## Exercise data

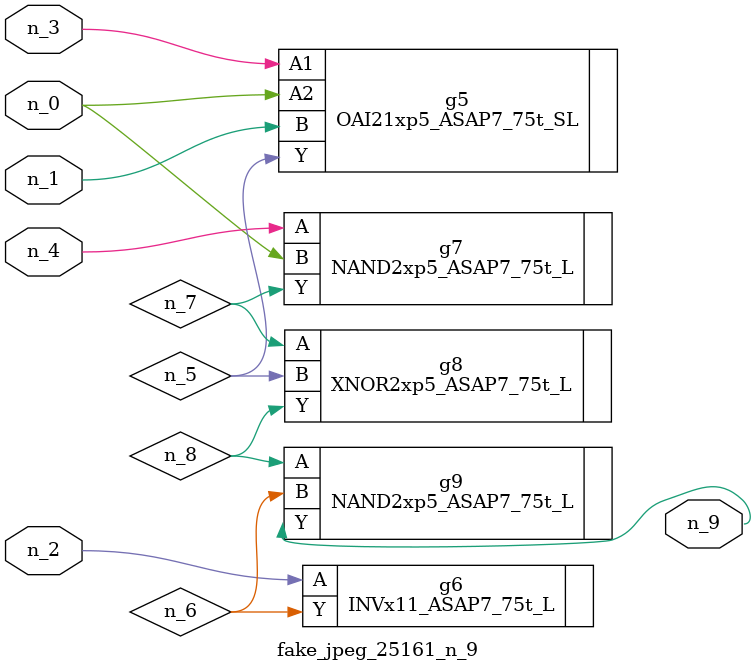
<source format=v>
module fake_jpeg_25161_n_9 (n_3, n_2, n_1, n_0, n_4, n_9);

input n_3;
input n_2;
input n_1;
input n_0;
input n_4;

output n_9;

wire n_8;
wire n_6;
wire n_5;
wire n_7;

OAI21xp5_ASAP7_75t_SL g5 ( 
.A1(n_3),
.A2(n_0),
.B(n_1),
.Y(n_5)
);

INVx11_ASAP7_75t_L g6 ( 
.A(n_2),
.Y(n_6)
);

NAND2xp5_ASAP7_75t_L g7 ( 
.A(n_4),
.B(n_0),
.Y(n_7)
);

XNOR2xp5_ASAP7_75t_L g8 ( 
.A(n_7),
.B(n_5),
.Y(n_8)
);

NAND2xp5_ASAP7_75t_L g9 ( 
.A(n_8),
.B(n_6),
.Y(n_9)
);


endmodule
</source>
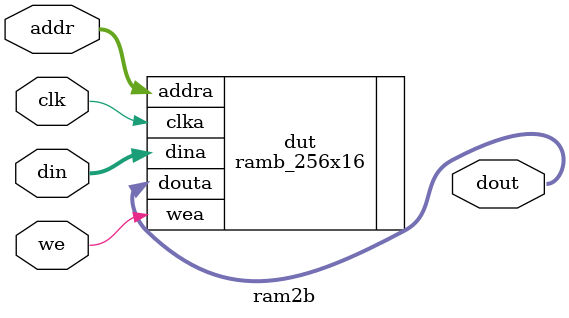
<source format=v>
`timescale 1ns / 1ps
/***********************************************************************
 *
 * Author:   Edward Mares
 * Partner:  Victor Espinoza
 * Email:    eddy.mares@gmail.com
 * Filename: ram2b.v
 * Date:     December 05, 2013
 * Version:  1.0
 *
 * Notes:    2nd ram module for the RISC 16-bit processor.
 *
 **********************************************************************/
module ram2b(
    //inputs
    input         clk,
    input         we,
    input [7:0]   addr,
    input [15:0]  din,
    //outputs
    output [15:0] dout
    );
    
   //----------- Begin Cut here for INSTANTIATION Template ---// INST_TAG
   ramb_256x16 dut (
      .clka(clk),
      .wea(we), // Bus [0 : 0] 
      .addra(addr), // Bus [7 : 0] 
      .dina(din), // Bus [15 : 0] 
      .douta(dout)); // Bus [15 : 0] 

   // INST_TAG_END ------ End INSTANTIATION Template ---------


endmodule

</source>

## What you have to do
Could you retype each line of the material above exactly, skipping the pictures?

## Result of this task
<source format=v>
module fake_jpeg_25161_n_9 (n_3, n_2, n_1, n_0, n_4, n_9);

input n_3;
input n_2;
input n_1;
input n_0;
input n_4;

output n_9;

wire n_8;
wire n_6;
wire n_5;
wire n_7;

OAI21xp5_ASAP7_75t_SL g5 ( 
.A1(n_3),
.A2(n_0),
.B(n_1),
.Y(n_5)
);

INVx11_ASAP7_75t_L g6 ( 
.A(n_2),
.Y(n_6)
);

NAND2xp5_ASAP7_75t_L g7 ( 
.A(n_4),
.B(n_0),
.Y(n_7)
);

XNOR2xp5_ASAP7_75t_L g8 ( 
.A(n_7),
.B(n_5),
.Y(n_8)
);

NAND2xp5_ASAP7_75t_L g9 ( 
.A(n_8),
.B(n_6),
.Y(n_9)
);


endmodule
</source>
<source format=v>
`timescale 1ns / 1ps
/***********************************************************************
 *
 * Author:   Edward Mares
 * Partner:  Victor Espinoza
 * Email:    eddy.mares@gmail.com
 * Filename: ram2b.v
 * Date:     December 05, 2013
 * Version:  1.0
 *
 * Notes:    2nd ram module for the RISC 16-bit processor.
 *
 **********************************************************************/
module ram2b(
    //inputs
    input         clk,
    input         we,
    input [7:0]   addr,
    input [15:0]  din,
    //outputs
    output [15:0] dout
    );
    
   //----------- Begin Cut here for INSTANTIATION Template ---// INST_TAG
   ramb_256x16 dut (
      .clka(clk),
      .wea(we), // Bus [0 : 0] 
      .addra(addr), // Bus [7 : 0] 
      .dina(din), // Bus [15 : 0] 
      .douta(dout)); // Bus [15 : 0] 

   // INST_TAG_END ------ End INSTANTIATION Template ---------


endmodule

</source>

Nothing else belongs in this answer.